• **DATA PROVIDED**:
*** Begin section ***

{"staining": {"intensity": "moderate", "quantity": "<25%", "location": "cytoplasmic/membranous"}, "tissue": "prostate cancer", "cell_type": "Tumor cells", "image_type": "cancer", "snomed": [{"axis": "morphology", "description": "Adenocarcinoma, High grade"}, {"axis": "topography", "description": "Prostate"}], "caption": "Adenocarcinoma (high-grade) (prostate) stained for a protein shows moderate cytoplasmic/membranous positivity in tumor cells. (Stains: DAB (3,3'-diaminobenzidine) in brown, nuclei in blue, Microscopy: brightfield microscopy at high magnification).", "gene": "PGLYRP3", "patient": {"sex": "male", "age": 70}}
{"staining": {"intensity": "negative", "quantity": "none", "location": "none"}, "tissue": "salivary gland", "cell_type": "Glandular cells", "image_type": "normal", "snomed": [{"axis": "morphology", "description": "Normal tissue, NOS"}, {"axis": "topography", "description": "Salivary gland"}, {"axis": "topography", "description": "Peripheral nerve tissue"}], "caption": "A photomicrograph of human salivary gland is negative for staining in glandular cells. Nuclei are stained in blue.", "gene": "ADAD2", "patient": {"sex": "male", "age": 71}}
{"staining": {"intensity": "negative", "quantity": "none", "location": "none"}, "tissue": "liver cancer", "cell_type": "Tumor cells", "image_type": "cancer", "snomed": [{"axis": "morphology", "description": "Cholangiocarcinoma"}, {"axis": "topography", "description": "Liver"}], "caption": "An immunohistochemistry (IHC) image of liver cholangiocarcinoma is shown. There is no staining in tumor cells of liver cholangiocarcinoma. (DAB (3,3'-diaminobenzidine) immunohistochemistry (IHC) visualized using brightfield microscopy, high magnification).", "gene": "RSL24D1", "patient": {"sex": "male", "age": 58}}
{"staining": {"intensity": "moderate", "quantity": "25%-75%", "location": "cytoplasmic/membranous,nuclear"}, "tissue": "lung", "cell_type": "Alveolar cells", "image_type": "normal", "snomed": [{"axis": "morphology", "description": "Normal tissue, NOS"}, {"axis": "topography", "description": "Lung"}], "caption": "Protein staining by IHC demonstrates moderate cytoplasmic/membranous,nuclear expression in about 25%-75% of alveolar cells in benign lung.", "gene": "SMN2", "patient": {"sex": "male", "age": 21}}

*** End section ***

Which lines of the data contain "tumor"? Copy them all.

{"staining": {"intensity": "moderate", "quantity": "<25%", "location": "cytoplasmic/membranous"}, "tissue": "prostate cancer", "cell_type": "Tumor cells", "image_type": "cancer", "snomed": [{"axis": "morphology", "description": "Adenocarcinoma, High grade"}, {"axis": "topography", "description": "Prostate"}], "caption": "Adenocarcinoma (high-grade) (prostate) stained for a protein shows moderate cytoplasmic/membranous positivity in tumor cells. (Stains: DAB (3,3'-diaminobenzidine) in brown, nuclei in blue, Microscopy: brightfield microscopy at high magnification).", "gene": "PGLYRP3", "patient": {"sex": "male", "age": 70}}
{"staining": {"intensity": "negative", "quantity": "none", "location": "none"}, "tissue": "liver cancer", "cell_type": "Tumor cells", "image_type": "cancer", "snomed": [{"axis": "morphology", "description": "Cholangiocarcinoma"}, {"axis": "topography", "description": "Liver"}], "caption": "An immunohistochemistry (IHC) image of liver cholangiocarcinoma is shown. There is no staining in tumor cells of liver cholangiocarcinoma. (DAB (3,3'-diaminobenzidine) immunohistochemistry (IHC) visualized using brightfield microscopy, high magnification).", "gene": "RSL24D1", "patient": {"sex": "male", "age": 58}}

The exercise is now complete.